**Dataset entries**
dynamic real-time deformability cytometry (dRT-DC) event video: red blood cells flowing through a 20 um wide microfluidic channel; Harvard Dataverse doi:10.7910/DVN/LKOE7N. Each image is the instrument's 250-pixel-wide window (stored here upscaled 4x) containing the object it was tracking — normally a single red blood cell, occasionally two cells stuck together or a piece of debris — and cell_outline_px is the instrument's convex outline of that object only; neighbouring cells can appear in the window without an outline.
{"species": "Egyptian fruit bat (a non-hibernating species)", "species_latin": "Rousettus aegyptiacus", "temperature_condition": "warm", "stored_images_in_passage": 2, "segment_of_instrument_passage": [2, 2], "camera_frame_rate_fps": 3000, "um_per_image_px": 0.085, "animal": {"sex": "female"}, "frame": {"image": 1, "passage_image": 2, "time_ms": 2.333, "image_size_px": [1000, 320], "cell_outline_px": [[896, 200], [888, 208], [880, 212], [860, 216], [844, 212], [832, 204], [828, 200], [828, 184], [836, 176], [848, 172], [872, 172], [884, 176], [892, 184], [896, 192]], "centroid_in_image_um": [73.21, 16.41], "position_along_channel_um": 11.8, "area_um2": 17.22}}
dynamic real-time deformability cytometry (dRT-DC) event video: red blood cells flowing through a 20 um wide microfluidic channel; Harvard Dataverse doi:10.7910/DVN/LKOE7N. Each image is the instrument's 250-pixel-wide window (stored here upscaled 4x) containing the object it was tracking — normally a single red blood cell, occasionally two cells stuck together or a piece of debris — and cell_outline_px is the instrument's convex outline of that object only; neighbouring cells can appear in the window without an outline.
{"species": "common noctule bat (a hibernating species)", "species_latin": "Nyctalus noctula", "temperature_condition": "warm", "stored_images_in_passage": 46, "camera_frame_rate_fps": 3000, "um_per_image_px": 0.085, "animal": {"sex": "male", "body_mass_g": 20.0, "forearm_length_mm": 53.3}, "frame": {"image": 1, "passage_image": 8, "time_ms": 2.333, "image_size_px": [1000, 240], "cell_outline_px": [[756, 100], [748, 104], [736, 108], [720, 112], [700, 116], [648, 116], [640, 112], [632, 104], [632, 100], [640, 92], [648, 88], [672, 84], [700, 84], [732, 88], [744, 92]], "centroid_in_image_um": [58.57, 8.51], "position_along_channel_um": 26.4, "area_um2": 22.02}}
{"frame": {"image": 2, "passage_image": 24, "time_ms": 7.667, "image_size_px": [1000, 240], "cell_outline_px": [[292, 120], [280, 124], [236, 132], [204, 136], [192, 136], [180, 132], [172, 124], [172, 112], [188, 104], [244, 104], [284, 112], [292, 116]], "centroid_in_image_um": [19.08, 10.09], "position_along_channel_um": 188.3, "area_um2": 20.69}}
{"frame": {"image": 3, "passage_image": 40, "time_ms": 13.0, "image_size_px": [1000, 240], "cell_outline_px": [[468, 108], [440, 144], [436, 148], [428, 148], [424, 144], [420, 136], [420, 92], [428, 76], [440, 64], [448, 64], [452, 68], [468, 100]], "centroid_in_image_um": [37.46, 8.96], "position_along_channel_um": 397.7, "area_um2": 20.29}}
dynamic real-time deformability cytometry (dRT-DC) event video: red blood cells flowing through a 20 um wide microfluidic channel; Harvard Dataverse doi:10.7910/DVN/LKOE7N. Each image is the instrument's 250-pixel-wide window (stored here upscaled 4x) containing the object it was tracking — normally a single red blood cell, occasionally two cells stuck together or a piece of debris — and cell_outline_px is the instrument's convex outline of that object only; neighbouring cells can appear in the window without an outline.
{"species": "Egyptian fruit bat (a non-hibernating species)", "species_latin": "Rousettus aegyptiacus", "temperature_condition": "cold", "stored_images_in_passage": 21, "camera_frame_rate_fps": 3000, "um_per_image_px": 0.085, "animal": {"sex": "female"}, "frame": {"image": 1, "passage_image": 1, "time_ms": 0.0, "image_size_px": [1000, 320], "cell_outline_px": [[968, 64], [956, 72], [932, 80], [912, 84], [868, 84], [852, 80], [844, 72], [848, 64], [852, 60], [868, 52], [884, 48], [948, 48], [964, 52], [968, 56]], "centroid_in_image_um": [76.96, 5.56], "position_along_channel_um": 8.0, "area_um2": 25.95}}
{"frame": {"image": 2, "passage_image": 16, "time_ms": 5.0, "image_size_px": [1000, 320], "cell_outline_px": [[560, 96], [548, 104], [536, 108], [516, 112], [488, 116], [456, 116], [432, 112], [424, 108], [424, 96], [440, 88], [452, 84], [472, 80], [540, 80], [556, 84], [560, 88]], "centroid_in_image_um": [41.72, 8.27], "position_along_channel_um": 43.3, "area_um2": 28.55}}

**TASK TO CARRY OUT**
Repeat the data precisely, line by line.

**FINAL RESULT**
dynamic real-time deformability cytometry (dRT-DC) event video: red blood cells flowing through a 20 um wide microfluidic channel; Harvard Dataverse doi:10.7910/DVN/LKOE7N. Each image is the instrument's 250-pixel-wide window (stored here upscaled 4x) containing the object it was tracking — normally a single red blood cell, occasionally two cells stuck together or a piece of debris — and cell_outline_px is the instrument's convex outline of that object only; neighbouring cells can appear in the window without an outline.
{"species": "Egyptian fruit bat (a non-hibernating species)", "species_latin": "Rousettus aegyptiacus", "temperature_condition": "warm", "stored_images_in_passage": 2, "segment_of_instrument_passage": [2, 2], "camera_frame_rate_fps": 3000, "um_per_image_px": 0.085, "animal": {"sex": "female"}, "frame": {"image": 1, "passage_image": 2, "time_ms": 2.333, "image_size_px": [1000, 320], "cell_outline_px": [[896, 200], [888, 208], [880, 212], [860, 216], [844, 212], [832, 204], [828, 200], [828, 184], [836, 176], [848, 172], [872, 172], [884, 176], [892, 184], [896, 192]], "centroid_in_image_um": [73.21, 16.41], "position_along_channel_um": 11.8, "area_um2": 17.22}}
dynamic real-time deformability cytometry (dRT-DC) event video: red blood cells flowing through a 20 um wide microfluidic channel; Harvard Dataverse doi:10.7910/DVN/LKOE7N. Each image is the instrument's 250-pixel-wide window (stored here upscaled 4x) containing the object it was tracking — normally a single red blood cell, occasionally two cells stuck together or a piece of debris — and cell_outline_px is the instrument's convex outline of that object only; neighbouring cells can appear in the window without an outline.
{"species": "common noctule bat (a hibernating species)", "species_latin": "Nyctalus noctula", "temperature_condition": "warm", "stored_images_in_passage": 46, "camera_frame_rate_fps": 3000, "um_per_image_px": 0.085, "animal": {"sex": "male", "body_mass_g": 20.0, "forearm_length_mm": 53.3}, "frame": {"image": 1, "passage_image": 8, "time_ms": 2.333, "image_size_px": [1000, 240], "cell_outline_px": [[756, 100], [748, 104], [736, 108], [720, 112], [700, 116], [648, 116], [640, 112], [632, 104], [632, 100], [640, 92], [648, 88], [672, 84], [700, 84], [732, 88], [744, 92]], "centroid_in_image_um": [58.57, 8.51], "position_along_channel_um": 26.4, "area_um2": 22.02}}
{"frame": {"image": 2, "passage_image": 24, "time_ms": 7.667, "image_size_px": [1000, 240], "cell_outline_px": [[292, 120], [280, 124], [236, 132], [204, 136], [192, 136], [180, 132], [172, 124], [172, 112], [188, 104], [244, 104], [284, 112], [292, 116]], "centroid_in_image_um": [19.08, 10.09], "position_along_channel_um": 188.3, "area_um2": 20.69}}
{"frame": {"image": 3, "passage_image": 40, "time_ms": 13.0, "image_size_px": [1000, 240], "cell_outline_px": [[468, 108], [440, 144], [436, 148], [428, 148], [424, 144], [420, 136], [420, 92], [428, 76], [440, 64], [448, 64], [452, 68], [468, 100]], "centroid_in_image_um": [37.46, 8.96], "position_along_channel_um": 397.7, "area_um2": 20.29}}
dynamic real-time deformability cytometry (dRT-DC) event video: red blood cells flowing through a 20 um wide microfluidic channel; Harvard Dataverse doi:10.7910/DVN/LKOE7N. Each image is the instrument's 250-pixel-wide window (stored here upscaled 4x) containing the object it was tracking — normally a single red blood cell, occasionally two cells stuck together or a piece of debris — and cell_outline_px is the instrument's convex outline of that object only; neighbouring cells can appear in the window without an outline.
{"species": "Egyptian fruit bat (a non-hibernating species)", "species_latin": "Rousettus aegyptiacus", "temperature_condition": "cold", "stored_images_in_passage": 21, "camera_frame_rate_fps": 3000, "um_per_image_px": 0.085, "animal": {"sex": "female"}, "frame": {"image": 1, "passage_image": 1, "time_ms": 0.0, "image_size_px": [1000, 320], "cell_outline_px": [[968, 64], [956, 72], [932, 80], [912, 84], [868, 84], [852, 80], [844, 72], [848, 64], [852, 60], [868, 52], [884, 48], [948, 48], [964, 52], [968, 56]], "centroid_in_image_um": [76.96, 5.56], "position_along_channel_um": 8.0, "area_um2": 25.95}}
{"frame": {"image": 2, "passage_image": 16, "time_ms": 5.0, "image_size_px": [1000, 320], "cell_outline_px": [[560, 96], [548, 104], [536, 108], [516, 112], [488, 116], [456, 116], [432, 112], [424, 108], [424, 96], [440, 88], [452, 84], [472, 80], [540, 80], [556, 84], [560, 88]], "centroid_in_image_um": [41.72, 8.27], "position_along_channel_um": 43.3, "area_um2": 28.55}}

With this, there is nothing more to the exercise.